Em agosto, o endividamento bateu recorde ao alcançar 79% dos lares do país, conforme a CNC (Confederação Nacional do Comércio de Bens, Serviços e Turismo). A série histórica teve início em 2010.
“Avançamos em alguns pontos, mas ainda falta bastante para uma economia mais sustentável. Várias reformas não foram continuadas, tem a questão da desigualdade social. Com a pandemia, os mais pobres sofreram mais, não só em termos de renda, mas também em educação”, avalia Matos.
Para ela, um dos desafios do país em 2023 será conciliar medidas de auxílio a camadas mais vulneráveis e uma agenda de reformas e responsabilidade fiscal.
“A gente sabe que este é um momento que demanda atuação do Estado, que precisa ao mesmo tempo ser reformista. A questão é combinar tudo”, afirma.
A economista Margarida Gutierrez, professora do Coppead/UFRJ (Instituto de Pós-Graduação e Pesquisa em Administração da Universidade Federal do Rio de Janeiro), também chama atenção para esse ponto.
“O principal desafio de curtíssimo prazo é equacionar programas sociais com a sustentabilidade da dívida/PIB”, aponta. “Não dá para colocar tudo no Orçamento e dizer ‘vamos em frente'”, acrescenta.
Na visão de Gutierrez, a economia mostrou reação consistente após o choque da Covid-19. Ela define o atual momento da atividade como “muito bom”, em um nível superior ao de outros países.

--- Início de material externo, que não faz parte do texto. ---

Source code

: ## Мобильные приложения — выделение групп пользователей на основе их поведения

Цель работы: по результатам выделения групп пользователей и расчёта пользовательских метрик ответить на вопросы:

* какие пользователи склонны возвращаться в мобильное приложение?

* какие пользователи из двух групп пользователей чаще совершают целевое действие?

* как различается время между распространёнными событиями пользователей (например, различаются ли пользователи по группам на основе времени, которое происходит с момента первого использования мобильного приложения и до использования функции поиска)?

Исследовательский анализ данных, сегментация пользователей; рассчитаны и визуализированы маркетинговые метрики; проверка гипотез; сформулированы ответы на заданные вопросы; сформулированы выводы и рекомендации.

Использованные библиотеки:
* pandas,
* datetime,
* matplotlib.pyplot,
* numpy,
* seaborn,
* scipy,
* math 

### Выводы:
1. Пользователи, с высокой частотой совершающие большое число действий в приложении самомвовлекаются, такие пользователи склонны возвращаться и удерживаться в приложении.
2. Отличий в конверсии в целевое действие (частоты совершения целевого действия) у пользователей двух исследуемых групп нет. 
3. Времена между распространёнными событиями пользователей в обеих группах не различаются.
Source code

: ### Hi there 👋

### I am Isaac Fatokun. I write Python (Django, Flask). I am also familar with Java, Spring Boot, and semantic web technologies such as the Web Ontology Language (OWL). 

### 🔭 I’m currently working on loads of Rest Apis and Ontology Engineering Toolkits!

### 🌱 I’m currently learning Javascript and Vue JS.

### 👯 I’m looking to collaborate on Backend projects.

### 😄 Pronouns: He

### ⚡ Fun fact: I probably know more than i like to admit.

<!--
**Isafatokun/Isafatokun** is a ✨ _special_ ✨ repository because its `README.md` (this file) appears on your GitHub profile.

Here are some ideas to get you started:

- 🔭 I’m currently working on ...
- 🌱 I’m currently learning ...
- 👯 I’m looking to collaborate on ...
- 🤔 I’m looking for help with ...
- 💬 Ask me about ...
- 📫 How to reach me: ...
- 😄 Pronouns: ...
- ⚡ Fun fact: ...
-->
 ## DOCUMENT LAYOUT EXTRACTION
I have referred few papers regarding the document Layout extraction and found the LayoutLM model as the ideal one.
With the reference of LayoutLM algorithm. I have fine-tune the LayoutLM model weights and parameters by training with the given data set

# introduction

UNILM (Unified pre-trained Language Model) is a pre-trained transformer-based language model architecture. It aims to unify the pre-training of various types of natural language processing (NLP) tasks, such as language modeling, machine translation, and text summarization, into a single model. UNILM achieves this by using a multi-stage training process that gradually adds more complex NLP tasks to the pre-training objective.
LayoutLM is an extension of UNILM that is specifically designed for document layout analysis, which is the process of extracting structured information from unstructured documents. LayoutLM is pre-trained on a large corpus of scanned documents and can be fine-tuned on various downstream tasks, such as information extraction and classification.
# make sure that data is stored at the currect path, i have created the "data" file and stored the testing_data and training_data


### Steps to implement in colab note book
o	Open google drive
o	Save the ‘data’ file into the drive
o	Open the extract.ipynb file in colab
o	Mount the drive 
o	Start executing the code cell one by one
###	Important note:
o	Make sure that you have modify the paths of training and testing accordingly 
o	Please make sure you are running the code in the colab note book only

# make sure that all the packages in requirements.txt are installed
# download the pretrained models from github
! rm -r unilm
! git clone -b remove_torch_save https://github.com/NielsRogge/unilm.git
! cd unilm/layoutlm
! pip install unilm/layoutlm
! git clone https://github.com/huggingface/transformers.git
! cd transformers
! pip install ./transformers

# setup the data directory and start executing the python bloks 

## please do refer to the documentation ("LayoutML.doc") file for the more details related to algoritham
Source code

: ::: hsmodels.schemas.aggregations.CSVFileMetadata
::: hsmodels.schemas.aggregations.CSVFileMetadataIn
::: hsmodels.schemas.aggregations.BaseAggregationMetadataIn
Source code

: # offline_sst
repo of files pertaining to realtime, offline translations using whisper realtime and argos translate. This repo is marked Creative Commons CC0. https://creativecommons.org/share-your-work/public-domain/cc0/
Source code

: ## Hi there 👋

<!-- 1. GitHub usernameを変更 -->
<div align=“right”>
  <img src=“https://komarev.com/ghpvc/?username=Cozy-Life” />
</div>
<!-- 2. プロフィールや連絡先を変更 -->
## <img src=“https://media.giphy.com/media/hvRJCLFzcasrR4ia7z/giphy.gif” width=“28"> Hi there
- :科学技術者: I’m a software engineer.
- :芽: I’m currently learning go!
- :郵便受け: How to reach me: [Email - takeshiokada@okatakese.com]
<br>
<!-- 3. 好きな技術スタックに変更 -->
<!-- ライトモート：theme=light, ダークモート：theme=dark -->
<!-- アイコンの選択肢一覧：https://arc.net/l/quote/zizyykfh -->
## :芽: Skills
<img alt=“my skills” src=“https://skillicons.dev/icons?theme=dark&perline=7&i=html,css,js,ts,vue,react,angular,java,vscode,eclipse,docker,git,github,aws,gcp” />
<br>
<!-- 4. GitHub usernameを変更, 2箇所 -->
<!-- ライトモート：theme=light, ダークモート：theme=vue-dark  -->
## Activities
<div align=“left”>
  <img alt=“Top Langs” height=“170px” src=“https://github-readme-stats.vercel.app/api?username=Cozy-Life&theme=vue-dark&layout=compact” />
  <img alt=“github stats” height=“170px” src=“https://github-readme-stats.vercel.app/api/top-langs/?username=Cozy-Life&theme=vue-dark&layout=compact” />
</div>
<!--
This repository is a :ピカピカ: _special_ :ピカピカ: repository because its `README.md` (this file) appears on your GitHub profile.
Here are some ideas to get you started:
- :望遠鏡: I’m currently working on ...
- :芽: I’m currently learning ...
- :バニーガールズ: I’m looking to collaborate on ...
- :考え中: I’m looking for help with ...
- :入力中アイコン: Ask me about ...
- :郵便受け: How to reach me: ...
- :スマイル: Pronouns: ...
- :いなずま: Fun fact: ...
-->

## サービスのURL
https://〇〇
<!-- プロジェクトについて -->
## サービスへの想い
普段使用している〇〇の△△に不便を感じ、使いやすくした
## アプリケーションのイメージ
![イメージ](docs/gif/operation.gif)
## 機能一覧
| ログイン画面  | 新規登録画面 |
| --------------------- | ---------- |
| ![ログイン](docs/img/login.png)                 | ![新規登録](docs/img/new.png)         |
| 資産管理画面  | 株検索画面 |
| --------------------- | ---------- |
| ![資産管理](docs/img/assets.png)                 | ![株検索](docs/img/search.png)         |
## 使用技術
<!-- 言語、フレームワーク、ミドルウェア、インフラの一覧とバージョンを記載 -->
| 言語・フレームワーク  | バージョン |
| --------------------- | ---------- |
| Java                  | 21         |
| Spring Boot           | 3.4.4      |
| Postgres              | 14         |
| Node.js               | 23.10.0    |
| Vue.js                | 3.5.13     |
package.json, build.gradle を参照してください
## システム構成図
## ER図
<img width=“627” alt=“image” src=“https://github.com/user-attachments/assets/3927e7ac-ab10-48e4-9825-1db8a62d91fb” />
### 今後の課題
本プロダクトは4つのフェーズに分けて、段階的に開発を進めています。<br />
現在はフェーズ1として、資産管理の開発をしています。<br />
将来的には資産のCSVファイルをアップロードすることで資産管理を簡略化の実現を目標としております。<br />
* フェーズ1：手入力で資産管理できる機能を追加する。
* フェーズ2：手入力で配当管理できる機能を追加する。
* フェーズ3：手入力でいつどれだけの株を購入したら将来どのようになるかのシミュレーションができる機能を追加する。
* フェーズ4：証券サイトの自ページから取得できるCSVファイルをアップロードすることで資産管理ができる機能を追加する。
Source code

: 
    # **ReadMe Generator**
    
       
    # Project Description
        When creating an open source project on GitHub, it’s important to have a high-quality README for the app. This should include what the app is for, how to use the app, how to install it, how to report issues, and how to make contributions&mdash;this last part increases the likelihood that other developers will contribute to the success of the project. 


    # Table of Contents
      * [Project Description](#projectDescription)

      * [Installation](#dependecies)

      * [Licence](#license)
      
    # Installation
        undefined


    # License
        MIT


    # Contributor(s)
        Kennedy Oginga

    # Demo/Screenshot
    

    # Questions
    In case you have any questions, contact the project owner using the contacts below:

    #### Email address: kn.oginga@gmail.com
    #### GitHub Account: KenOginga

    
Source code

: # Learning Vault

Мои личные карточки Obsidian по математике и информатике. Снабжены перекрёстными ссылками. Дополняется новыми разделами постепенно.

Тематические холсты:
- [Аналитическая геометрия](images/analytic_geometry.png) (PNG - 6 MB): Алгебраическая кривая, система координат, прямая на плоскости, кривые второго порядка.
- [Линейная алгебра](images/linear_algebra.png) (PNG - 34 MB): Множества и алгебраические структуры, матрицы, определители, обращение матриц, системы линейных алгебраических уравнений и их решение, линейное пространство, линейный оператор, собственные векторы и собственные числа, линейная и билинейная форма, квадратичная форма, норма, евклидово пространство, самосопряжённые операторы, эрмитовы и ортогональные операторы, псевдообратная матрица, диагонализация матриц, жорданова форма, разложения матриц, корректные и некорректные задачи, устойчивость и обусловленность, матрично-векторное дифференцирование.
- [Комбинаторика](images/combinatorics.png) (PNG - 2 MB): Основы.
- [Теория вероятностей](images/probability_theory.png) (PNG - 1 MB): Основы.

No segundo trimestre deste ano, o PIB (Produto Interno Bruto) cresceu 1,2% no Brasil. A alta, segundo analistas, veio no embalo da reabertura de empresas e da liberação de recursos autorizada pelo governo federal.
DISCURSOS NA CAMPANHA
Pressionado pela perda do poder de compra da população, Bolsonaro aposta no segundo semestre no corte de tributos sobre itens como combustíveis e energia elétrica, além da ampliação do Auxílio Brasil às vésperas das eleições.
O presidente vem destacando essas medidas em seus discursos. Adversários de Bolsonaro, como o ex-presidente Luiz Inácio Lula da Silva (PT), à frente nas pesquisas de intenção de voto, buscam chamar atenção para questões como o aumento da fome e da pobreza.
O 9º Boletim Desigualdade nas Metrópoles, por exemplo, indicou em agosto que o número de pessoas em situação de pobreza saltou para 19,8 milhões nas metrópoles brasileiras em 2021. A população que passa fome no país chegou a 33 milhões de pessoas, de acordo com outro estudo publicado em junho.
O economista Jackson Bittencourt, coordenador do curso de ciências econômicas da PUCPR (Pontifícia Universidade Católica do Paraná), avalia que a inflação segue como uma das pedras no sapato dos brasileiros.
A recente trégua do IPCA, afirma, veio concentrada em combustíveis devido aos cortes tributários. Alimentos continuam pesando no bolso da população, sobretudo a mais pobre, diz. Ele lembra que, com a carestia, o país vivenciou cenas de pessoas em busca de restos para se alimentar.
“O que o governo fez foi uma cirurgia no IPCA. Atacou itens como combustíveis e energia elétrica”, compara. “Para a virada de ano, a pauta é como seguir recuperando empregos e reduzir a inflação.”